Consciousness may not be possible without time, but how are consciousness and identity bound up together? For instance, if I get amnesia, I have a single consciousness and multiple identities.
Kant would assert identity outside time even more completely, as he was a Christian from a tradition of personalizing God, but leaving him 'eternal' in the Augustinian sense. (I am not suggesting you consider Christian dogma as philosophy. But think about how those before you thought about time through the prism of Augustine's notion of a God outside time.)
From that point of view God should be able to have an identity, but he should not be limited by time. It is not true that he could not have consciousness (the Christian claim (and the Hindu one) after all, is that he incarnated himself, perhaps, a'la C.S. Lewis, for the very purpose of experiencing consciousness.) But as an omniscient, changeless entity, fully aware of the future, he would have no need of consciousness, knowing everything, and having come to know everything 'all at once', he would have no need to learn or to have experience. So identity and time need not be related, if you have a notion of thought and will that is 'perfect and unchanging' and not sequential.
So time is only related to the one factor. Time and consciousness are related. From Kant's point of view, that relationship is almost complete, and it is not shaped the way we might first assume. It is time that is an aspect of consciousness, and not the other way around. Time cannot ultimately be an underlying principle, like existence, it has to be a contingent way of our interpreting our own experience for the sake of our limited minds. So having presumed consciousness, it would not be necessary to separately presume time.

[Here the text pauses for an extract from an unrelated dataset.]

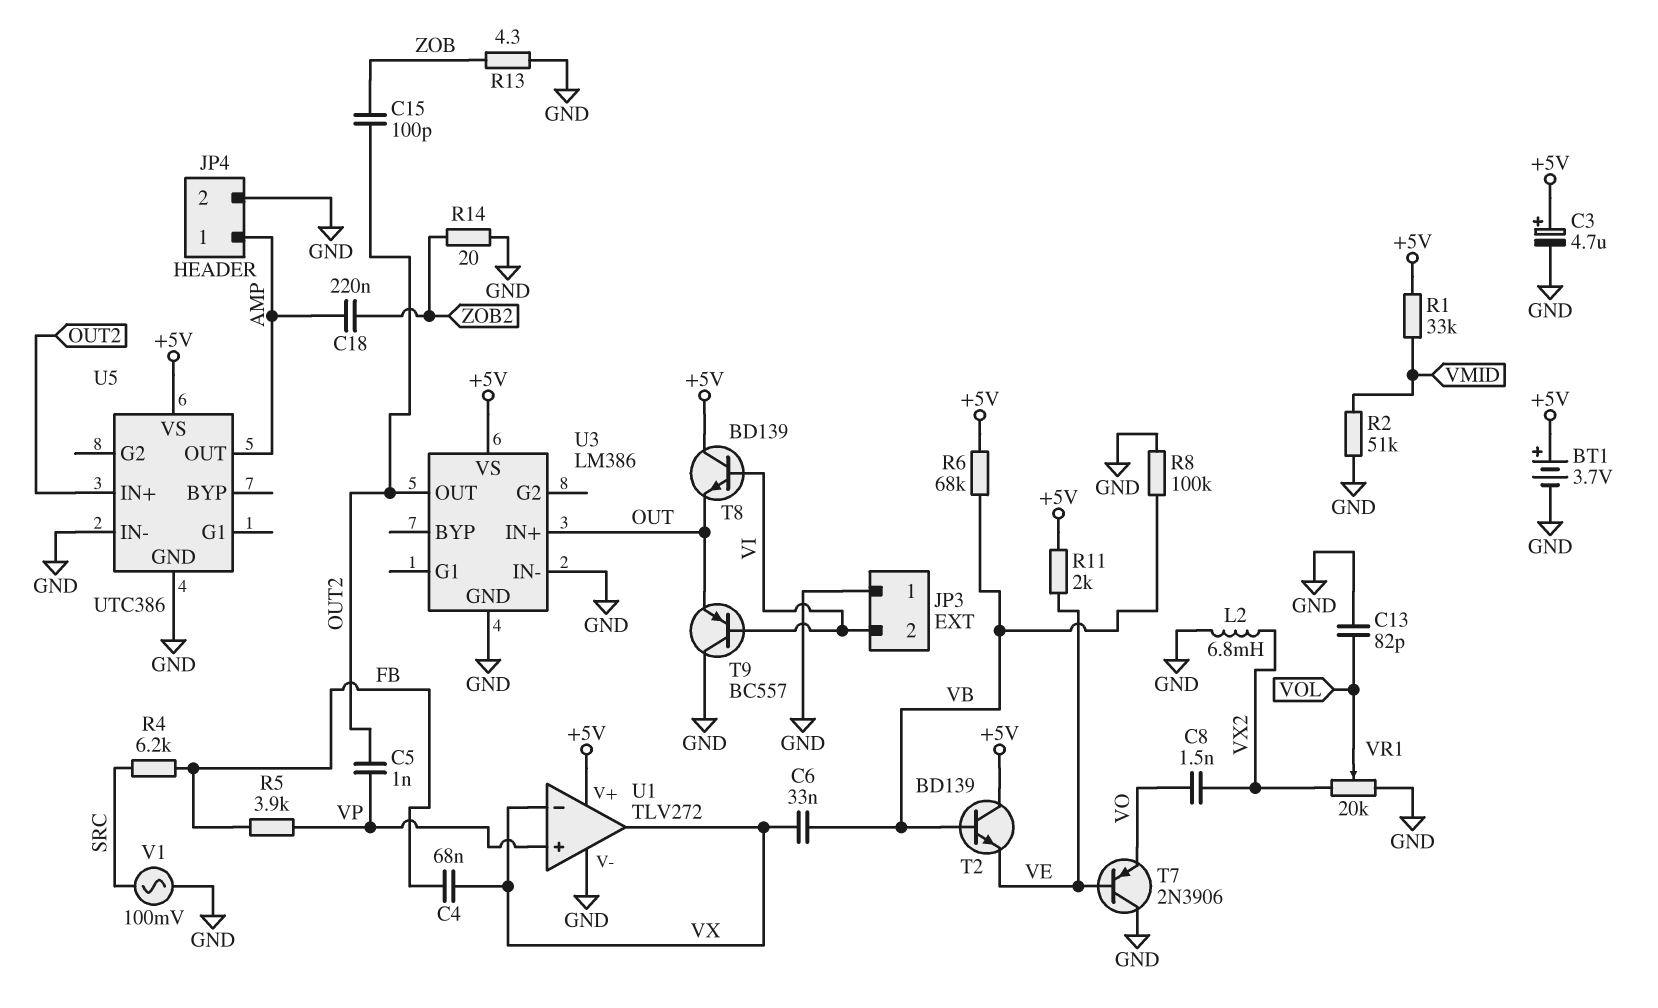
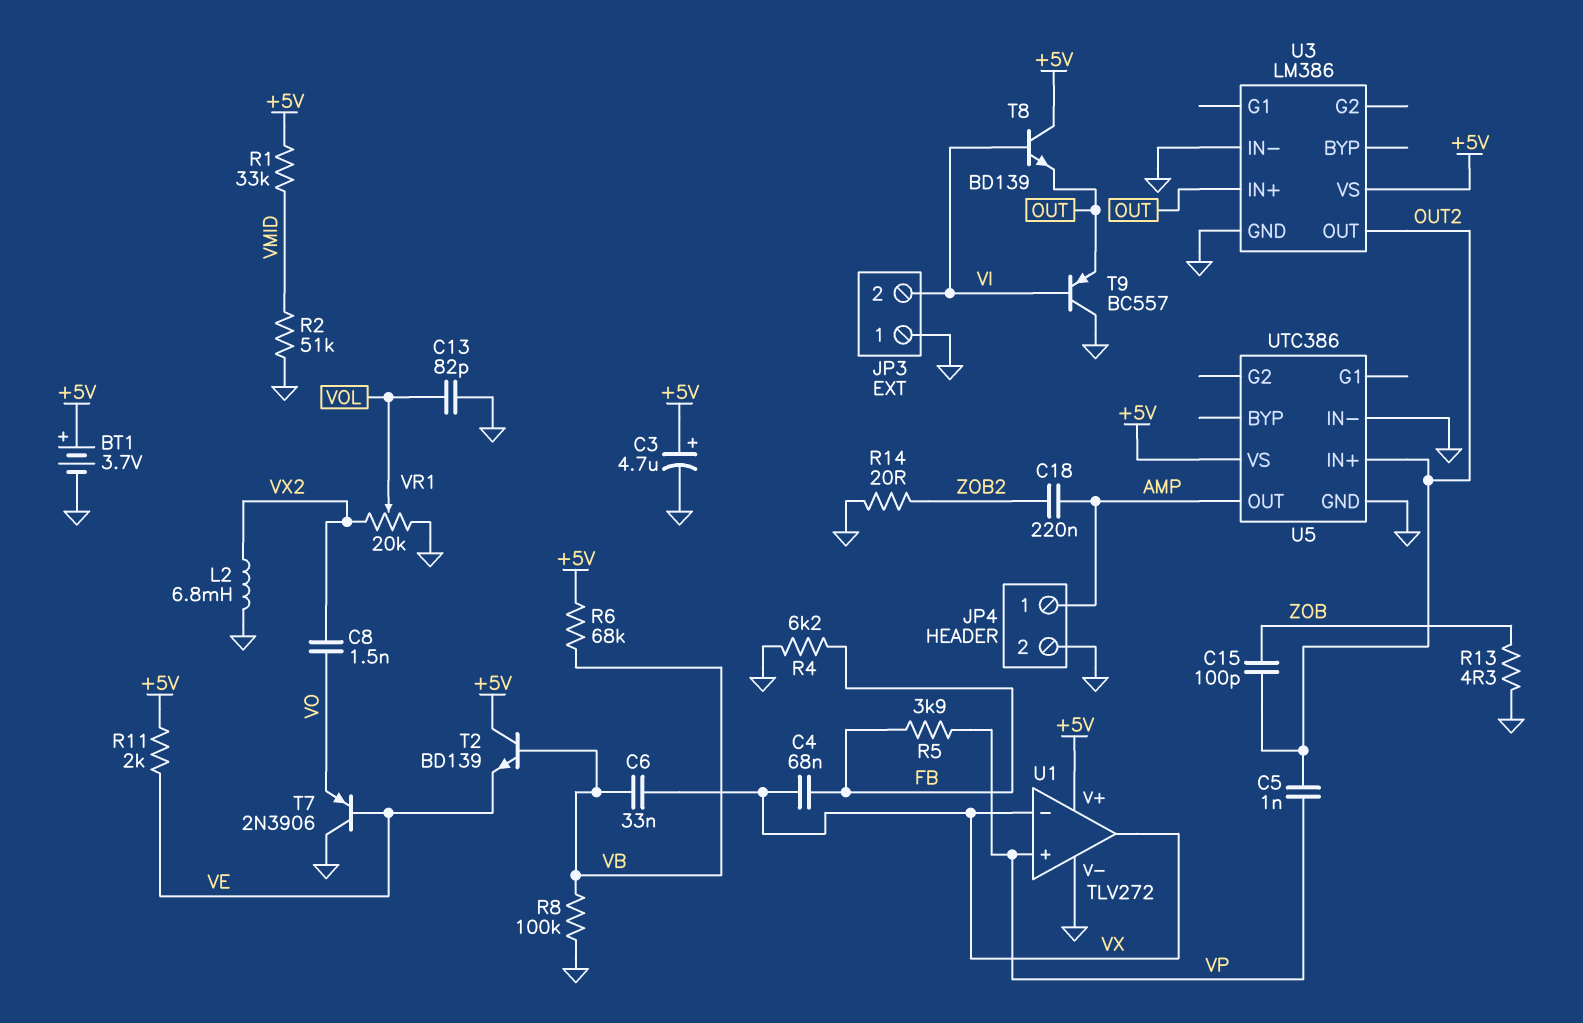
R4: 6.2k (FB, SRC) -> 6.2k (FB, GND)
V1: AC 100mV (GND, SRC) -> none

The modern notion of 'spacetime' from Einstein makes this more credible, as we know that each individual travels through time in a way that makes it slightly different, according to what speeds and other changes are involved. For there to be a single, underlying structure there, it needs to be either very complex or quite odd in some other way we have a hard time grasping. Whereas if only the composite of space and time in experience exists, and neither space nor time are absolutely real on their own, what are the odds that either of them, or both of them together, are independent of us, and do not proceed from our interpretation?